As part of this, an Italian bank opened its new exhibition space in a venerable palazzo directly across the street from the church. For this exhibition, the artist did not select the versions he had painted by hand himself, but a total of only 22 of the versions converted into silkscreen. While the former are "Sunday painting", i.e. "leisure time fun", the latter serve to "earn a living". Quote Warhol: "During the week I have to earn money to live and for my fifty employees. That's why I put in so much time."
18
Which artist has always celebrated his birthday twice a year?
Jackson Pollock
Joan Miró
Alexander Calder
Answer:
It was Alexander Calder.

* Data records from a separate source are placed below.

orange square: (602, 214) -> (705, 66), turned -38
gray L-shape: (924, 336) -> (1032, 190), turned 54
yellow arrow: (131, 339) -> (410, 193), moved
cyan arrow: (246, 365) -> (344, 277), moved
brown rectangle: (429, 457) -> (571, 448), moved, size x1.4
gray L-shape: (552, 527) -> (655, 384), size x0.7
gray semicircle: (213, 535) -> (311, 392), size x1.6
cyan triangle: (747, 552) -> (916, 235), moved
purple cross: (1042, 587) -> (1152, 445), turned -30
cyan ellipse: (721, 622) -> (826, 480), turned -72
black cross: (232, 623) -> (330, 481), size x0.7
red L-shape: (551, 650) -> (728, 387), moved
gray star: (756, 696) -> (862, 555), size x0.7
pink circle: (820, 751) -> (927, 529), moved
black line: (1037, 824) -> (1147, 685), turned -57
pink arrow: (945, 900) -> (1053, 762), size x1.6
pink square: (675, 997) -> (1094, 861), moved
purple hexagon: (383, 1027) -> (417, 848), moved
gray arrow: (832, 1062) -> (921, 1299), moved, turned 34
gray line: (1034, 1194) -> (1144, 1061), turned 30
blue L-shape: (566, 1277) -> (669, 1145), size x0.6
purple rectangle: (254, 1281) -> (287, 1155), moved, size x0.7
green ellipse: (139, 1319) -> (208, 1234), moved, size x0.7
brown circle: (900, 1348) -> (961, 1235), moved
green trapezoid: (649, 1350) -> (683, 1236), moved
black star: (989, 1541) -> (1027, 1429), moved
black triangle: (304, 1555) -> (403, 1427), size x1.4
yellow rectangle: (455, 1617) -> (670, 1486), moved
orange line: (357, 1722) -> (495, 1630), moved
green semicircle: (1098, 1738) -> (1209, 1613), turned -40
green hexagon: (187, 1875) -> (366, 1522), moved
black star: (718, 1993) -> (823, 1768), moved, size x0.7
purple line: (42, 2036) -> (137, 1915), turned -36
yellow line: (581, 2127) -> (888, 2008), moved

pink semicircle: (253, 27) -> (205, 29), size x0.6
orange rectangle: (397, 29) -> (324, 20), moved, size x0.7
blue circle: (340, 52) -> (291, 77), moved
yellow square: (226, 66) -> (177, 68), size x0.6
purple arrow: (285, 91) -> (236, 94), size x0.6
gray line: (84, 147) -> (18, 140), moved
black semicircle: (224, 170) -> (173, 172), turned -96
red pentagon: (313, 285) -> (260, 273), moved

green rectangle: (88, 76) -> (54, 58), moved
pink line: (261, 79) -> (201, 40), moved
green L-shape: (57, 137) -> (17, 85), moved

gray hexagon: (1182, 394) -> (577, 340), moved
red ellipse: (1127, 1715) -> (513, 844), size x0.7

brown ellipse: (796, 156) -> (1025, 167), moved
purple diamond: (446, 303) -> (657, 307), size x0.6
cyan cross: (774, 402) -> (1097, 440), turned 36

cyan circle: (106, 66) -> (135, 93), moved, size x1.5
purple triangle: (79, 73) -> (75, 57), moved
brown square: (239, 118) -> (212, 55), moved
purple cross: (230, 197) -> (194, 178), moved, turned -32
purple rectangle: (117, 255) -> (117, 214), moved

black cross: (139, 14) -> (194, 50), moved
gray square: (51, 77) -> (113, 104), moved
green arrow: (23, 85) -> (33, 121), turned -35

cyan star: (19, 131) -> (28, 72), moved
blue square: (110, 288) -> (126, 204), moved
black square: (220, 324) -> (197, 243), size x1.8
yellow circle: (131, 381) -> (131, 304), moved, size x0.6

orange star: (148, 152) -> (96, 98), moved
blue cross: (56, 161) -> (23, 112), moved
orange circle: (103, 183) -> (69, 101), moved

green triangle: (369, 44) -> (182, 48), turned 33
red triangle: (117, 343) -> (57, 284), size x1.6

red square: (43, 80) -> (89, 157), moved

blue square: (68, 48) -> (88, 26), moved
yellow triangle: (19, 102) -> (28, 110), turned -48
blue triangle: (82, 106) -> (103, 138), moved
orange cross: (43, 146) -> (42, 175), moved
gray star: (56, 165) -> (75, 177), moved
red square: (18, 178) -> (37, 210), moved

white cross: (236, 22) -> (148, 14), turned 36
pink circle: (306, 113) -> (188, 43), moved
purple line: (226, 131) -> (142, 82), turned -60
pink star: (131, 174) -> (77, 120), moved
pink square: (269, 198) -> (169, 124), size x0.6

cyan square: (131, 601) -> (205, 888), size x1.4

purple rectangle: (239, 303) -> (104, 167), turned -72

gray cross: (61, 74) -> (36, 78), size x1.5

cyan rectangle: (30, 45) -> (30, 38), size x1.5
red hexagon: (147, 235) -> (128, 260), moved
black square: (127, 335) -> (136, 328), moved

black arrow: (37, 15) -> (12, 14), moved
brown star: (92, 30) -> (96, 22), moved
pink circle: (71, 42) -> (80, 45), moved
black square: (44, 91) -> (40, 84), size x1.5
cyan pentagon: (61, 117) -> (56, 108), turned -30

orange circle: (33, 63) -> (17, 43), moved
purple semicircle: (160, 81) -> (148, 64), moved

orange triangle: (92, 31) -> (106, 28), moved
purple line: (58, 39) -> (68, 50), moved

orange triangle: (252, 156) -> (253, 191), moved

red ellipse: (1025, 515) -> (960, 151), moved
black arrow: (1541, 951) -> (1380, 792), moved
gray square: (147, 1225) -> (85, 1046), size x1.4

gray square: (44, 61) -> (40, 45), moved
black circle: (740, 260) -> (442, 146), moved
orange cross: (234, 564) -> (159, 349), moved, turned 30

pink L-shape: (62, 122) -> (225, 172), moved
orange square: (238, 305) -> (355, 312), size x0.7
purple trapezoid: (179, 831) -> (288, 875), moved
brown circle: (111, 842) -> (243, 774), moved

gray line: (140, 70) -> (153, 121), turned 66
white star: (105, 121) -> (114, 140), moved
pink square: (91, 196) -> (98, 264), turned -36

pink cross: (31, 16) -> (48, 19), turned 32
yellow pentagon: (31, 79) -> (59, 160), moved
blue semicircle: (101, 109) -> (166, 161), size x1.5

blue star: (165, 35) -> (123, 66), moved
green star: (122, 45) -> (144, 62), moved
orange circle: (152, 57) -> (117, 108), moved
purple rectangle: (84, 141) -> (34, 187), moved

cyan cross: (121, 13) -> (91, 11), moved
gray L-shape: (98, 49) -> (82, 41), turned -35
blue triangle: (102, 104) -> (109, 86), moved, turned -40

According to his birth certificate, he was born on July 22, but his mother always claimed that this was a mistake by the authorities and Calder was born a month later, on August 22. Therefore Calder always celebrated his birthday on both days of the year.
19
Which artist did NOT put his paintings outdoors to let the weather "work" on them?
Sigmar Polke
Edvard Munch
Jörg Immendorff
Answer:
Only Polke and Munch used this technique.
20
Which artist performed the action called ‘How to explain the paintings to the dead hare’, in which he treated a dead rabbit, like a doll and led it through an exhibition .
Answer:
It was Joseph Beuys. It is less known, however, that Beuys is said to have prepared the animals from his actions himself afterwards. He was probably quite a good cook.
21
Who was the first living artist whose art was exhibited at the Louvre?
Edouard Manet
Georges Braque
Henri Matisse
Answer:
It was Georges Braque who was commissioned in 1953 to execute ceiling paintings in the Louvre.
22
Which artist did not use a gun for his suicide?
Ernst Ludwig Kirchner
Nicolas de Stael
Mark Rothko
Answer:
It was Nicolas de Stael: he jumped to his death from the 11th floor of the building where his studio was.
Kirchner shot himself,
Rothko took sleeping pills and cut his wrists.
23
In 2007, which artist gave the French village of Barjac, where he lived at the time, several large lead sculptures that were also placed in the middle of the village. However, after a short time they disappeared?
Answer:
It was Anselm Kiefer, one suspected at first professional art thieves however turned out that it had been the act of a scrap dealer, who had melted the lead immediately and had used it for the sealing of boats. He had no idea of the million-dollar value.